Books: Global Brain

July 10, 2010 |  by

by Howard Bloom, 2000.

I’ve softened a bit on Bloom. From his second book, it’s clear that Bloom’s battle is in promoting group dynamics as an evolutionary force alongside theories of individual selection. A comprehensive worldview of memes in relation to individual free will – that’s just not his pitch.

Like its predecessor, Global Brain spends a lot of time on baboons and bacteria. The entire first half follows the evolution of life from the first protozoa 4 billion years ago to prehistoric clams, bees, ants and (of course) baboons. The story then links up with early humanity: the ancient settlements of Jericho (11,000 years ago) and Çatal Höyük in Asia Minor up through Plato and Pythagoras, Sparta and Athens. Throughout the comparison is drawn – our societies share the same group pulls and pushes that bacteria and bees face, but on a higher level.

It’s all meticulously detailed with great examples of groupthink. Bloom shows us the mass mind and how it rules our lives. But in the end, the question remains: where is there room for the individual? In Bloom’s world, it seems, there isn’t. Everything is a product of global brain, the network.

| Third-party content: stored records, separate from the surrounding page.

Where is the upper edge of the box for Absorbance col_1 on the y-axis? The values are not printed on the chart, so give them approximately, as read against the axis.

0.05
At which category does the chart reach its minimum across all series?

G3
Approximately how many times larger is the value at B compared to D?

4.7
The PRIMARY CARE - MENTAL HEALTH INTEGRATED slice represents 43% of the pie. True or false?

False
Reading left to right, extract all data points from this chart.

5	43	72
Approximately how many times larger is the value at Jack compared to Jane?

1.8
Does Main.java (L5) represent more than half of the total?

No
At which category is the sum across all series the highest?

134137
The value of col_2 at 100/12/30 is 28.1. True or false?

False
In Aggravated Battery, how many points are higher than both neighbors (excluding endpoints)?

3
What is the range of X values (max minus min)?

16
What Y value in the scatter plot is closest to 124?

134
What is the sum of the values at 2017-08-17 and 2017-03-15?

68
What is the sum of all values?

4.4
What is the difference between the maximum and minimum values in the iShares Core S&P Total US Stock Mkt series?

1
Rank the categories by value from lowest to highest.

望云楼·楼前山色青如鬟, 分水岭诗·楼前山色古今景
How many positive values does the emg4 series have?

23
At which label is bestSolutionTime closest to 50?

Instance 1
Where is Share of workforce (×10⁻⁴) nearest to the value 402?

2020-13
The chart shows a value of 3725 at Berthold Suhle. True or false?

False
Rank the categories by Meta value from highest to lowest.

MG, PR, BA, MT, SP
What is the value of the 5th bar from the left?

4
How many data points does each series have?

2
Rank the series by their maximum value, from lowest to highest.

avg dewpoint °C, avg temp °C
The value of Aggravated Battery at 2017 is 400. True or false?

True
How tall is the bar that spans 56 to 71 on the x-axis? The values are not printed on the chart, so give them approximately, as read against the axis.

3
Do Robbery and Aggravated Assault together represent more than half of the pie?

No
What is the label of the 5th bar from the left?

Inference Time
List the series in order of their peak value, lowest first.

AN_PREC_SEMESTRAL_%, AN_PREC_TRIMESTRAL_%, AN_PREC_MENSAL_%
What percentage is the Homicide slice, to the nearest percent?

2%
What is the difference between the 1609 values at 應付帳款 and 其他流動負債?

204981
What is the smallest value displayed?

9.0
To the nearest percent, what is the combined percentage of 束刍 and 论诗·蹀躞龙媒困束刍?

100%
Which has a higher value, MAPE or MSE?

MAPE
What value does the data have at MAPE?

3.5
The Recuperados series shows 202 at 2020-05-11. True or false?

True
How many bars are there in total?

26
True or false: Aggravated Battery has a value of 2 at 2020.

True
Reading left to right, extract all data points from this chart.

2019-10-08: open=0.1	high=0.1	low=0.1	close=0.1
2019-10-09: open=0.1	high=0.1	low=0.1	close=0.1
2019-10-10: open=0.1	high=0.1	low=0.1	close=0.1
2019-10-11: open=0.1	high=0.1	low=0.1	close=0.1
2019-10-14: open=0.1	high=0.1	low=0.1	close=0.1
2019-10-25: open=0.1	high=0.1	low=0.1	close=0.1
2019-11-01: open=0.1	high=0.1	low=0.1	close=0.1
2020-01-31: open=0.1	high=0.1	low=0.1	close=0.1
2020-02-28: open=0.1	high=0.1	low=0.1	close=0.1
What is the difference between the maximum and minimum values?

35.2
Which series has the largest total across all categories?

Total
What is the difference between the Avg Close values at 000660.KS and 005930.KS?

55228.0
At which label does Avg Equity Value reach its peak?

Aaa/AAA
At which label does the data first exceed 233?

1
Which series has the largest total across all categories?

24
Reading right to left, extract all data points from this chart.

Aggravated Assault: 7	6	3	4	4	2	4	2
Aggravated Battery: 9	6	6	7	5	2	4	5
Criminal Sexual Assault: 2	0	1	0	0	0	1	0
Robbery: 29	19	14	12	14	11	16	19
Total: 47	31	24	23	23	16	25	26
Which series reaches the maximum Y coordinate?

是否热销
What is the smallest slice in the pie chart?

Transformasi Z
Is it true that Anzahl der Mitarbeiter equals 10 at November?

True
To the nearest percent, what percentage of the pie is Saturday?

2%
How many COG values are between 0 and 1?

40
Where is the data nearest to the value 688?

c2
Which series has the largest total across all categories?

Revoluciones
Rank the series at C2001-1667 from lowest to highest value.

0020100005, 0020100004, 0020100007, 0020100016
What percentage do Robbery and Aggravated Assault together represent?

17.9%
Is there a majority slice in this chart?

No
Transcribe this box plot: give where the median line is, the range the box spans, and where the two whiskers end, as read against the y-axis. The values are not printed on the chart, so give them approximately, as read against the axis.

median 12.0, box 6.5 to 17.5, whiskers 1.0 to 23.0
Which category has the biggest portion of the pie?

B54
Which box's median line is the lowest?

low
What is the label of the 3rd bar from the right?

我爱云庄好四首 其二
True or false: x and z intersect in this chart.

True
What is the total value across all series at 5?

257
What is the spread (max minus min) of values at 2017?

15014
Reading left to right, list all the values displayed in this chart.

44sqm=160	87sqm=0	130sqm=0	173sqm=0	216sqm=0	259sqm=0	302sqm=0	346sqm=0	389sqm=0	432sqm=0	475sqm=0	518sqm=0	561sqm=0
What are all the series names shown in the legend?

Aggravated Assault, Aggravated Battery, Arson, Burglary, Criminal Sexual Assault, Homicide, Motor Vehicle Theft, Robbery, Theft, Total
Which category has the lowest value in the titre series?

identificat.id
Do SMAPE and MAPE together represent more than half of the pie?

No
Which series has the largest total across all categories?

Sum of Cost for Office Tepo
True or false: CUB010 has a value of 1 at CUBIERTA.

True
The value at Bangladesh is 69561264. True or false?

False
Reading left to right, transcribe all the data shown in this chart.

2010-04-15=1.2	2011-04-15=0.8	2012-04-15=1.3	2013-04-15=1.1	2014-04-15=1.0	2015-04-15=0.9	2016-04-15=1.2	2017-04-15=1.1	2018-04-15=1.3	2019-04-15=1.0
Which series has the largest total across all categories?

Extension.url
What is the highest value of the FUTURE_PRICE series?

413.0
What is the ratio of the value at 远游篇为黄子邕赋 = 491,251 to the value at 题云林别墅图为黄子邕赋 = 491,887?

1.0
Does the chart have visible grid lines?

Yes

That’s the whole presumption of Global Brain: that from bacteria to baboons to humans is an unending chain of group dynamics. Yes, that’s true – but is that the whole story? Can we really explain ourselves solely from the standpoint of group? And as much as some scientists say we are merely the “highest animals,” isn’t there something uniquely different about you…versus a baboon? This is territory Bloom doesn’t enter. I say group dynamics will never fully explain human beings, precisely because the individual element in humans defies group definition. If you check all the boxes on a survey describing yourself – is that really you?

To me, that’s the limitation of the mass mind. Sure it can compel and excite, but it lacks that real spark…of you, of me. What makes history interesting? Great individuals. Heroes. But also groups. In fact, you could say the story of humanity is one of groups and individuals. Bloom leaves out half the story.